| Work to complete |
Print the lines below word for word, leaving out the pictures.

_ _ _

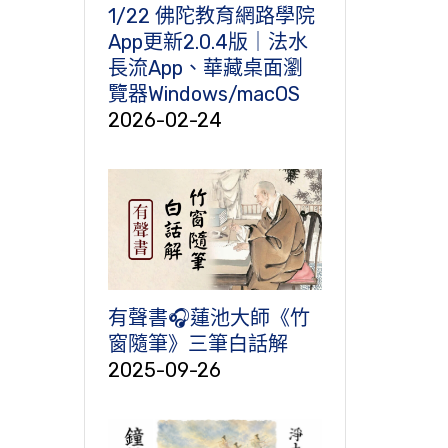
1/22 佛陀教育網路學院
App更新2.0.4版｜法水
長流App、華藏桌面瀏
覽器Windows/macOS
2026-02-24
有聲書🎧蓮池大師《竹
窗隨筆》三筆白話解
2025-09-26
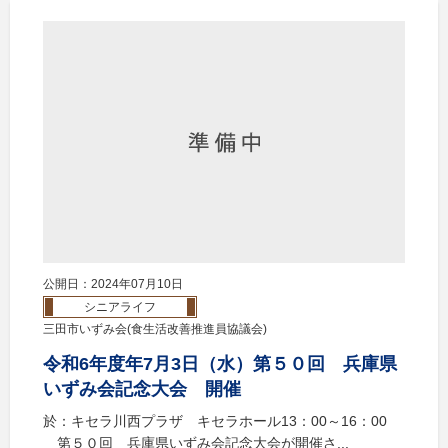
公開日：2024年07月10日
シニアライフ
三田市いずみ会(食生活改善推進員協議会)
令和6年度年7月3日（水）第５０回 兵庫県
いずみ会記念大会 開催
於：キセラ川西プラザ キセラホール13：00～16：00
第５０回 兵庫県いずみ会記念大会が開催さ...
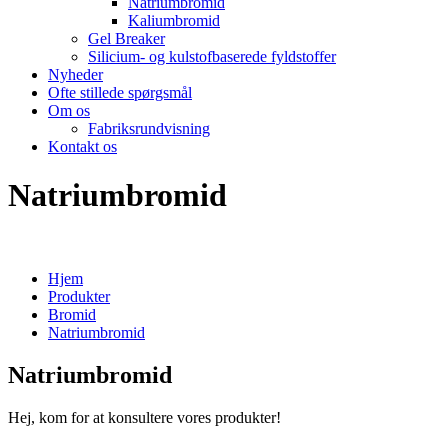
Natriumbromid
Kaliumbromid
Gel Breaker
Silicium- og kulstofbaserede fyldstoffer
Nyheder
Ofte stillede spørgsmål
Om os
Fabriksrundvisning
Kontakt os
Natriumbromid
Hjem
Produkter
Bromid
Natriumbromid
Natriumbromid
Hej, kom for at konsultere vores produkter!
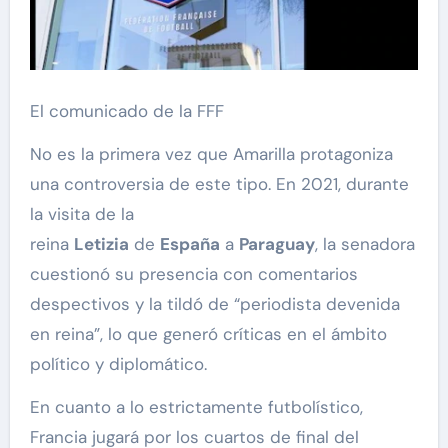
El comunicado de la FFF
No es la primera vez que Amarilla protagoniza
una controversia de este tipo. En 2021, durante
la visita de la
reina
Letizia
de
España
a
Paraguay
, la senadora
cuestionó su presencia con comentarios
despectivos y la tildó de “periodista devenida
en reina”, lo que generó críticas en el ámbito
político y diplomático.
En cuanto a lo estrictamente futbolístico,
Francia jugará por los cuartos de final del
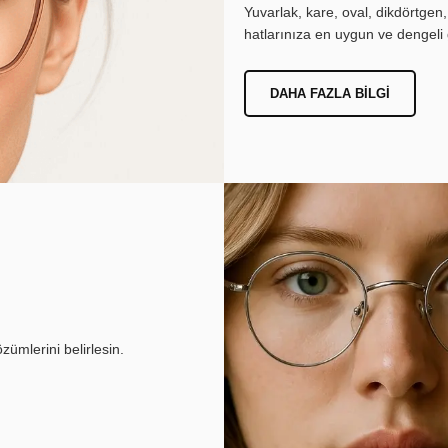
Yuvarlak, kare, oval, dikdörtgen
hatlarınıza en uygun ve dengeli 
DAHA FAZLA BILGI
ümlerini belirlesin.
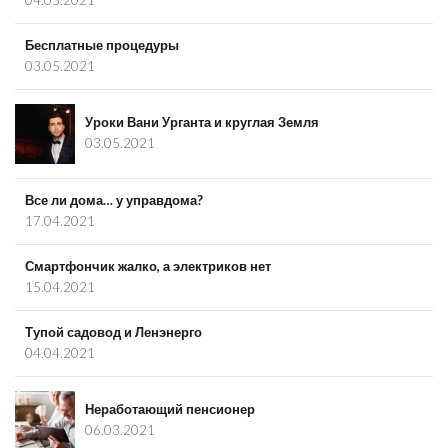
04.05.2021
Бесплатные процедуры
03.05.2021
Уроки Вани Урганта и круглая Земля
03.05.2021
Все ли дома… у управдома?
17.04.2021
Смартфончик жалко, а электриков нет
15.04.2021
Тупой садовод и Ленэнерго
04.04.2021
Неработающий пенсионер
06.03.2021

_ _ _

| Exercise answer |
1/22 佛陀教育網路學院
App更新2.0.4版｜法水
長流App、華藏桌面瀏
覽器Windows/macOS
2026-02-24
有聲書🎧蓮池大師《竹
窗隨筆》三筆白話解
2025-09-26
公開日：2024年07月10日
シニアライフ
三田市いずみ会(食生活改善推進員協議会)
令和6年度年7月3日（水）第５０回 兵庫県
いずみ会記念大会 開催
於：キセラ川西プラザ キセラホール13：00～16：00
第５０回 兵庫県いずみ会記念大会が開催さ...
Natriumbromid
Kaliumbromid
Gel Breaker
Silicium- og kulstofbaserede fyldstoffer
Nyheder
Ofte stillede spørgsmål
Om os
Fabriksrundvisning
Kontakt os
Natriumbromid
Hjem
Produkter
Bromid
Natriumbromid
Natriumbromid
Hej, kom for at konsultere vores produkter!
El comunicado de la FFF
No es la primera vez que Amarilla protagoniza
una controversia de este tipo. En 2021, durante
la visita de la
reina
Letizia
de
España
a
Paraguay
, la senadora
cuestionó su presencia con comentarios
despectivos y la tildó de “periodista devenida
en reina”, lo que generó críticas en el ámbito
político y diplomático.
En cuanto a lo estrictamente futbolístico,
Francia jugará por los cuartos de final del
Yuvarlak, kare, oval, dikdörtgen
hatlarınıza en uygun ve dengeli 
DAHA FAZLA BILGI
ümlerini belirlesin.
04.05.2021
Бесплатные процедуры
03.05.2021
Уроки Вани Урганта и круглая Земля
03.05.2021
Все ли дома… у управдома?
17.04.2021
Смартфончик жалко, а электриков нет
15.04.2021
Тупой садовод и Ленэнерго
04.04.2021
Неработающий пенсионер
06.03.2021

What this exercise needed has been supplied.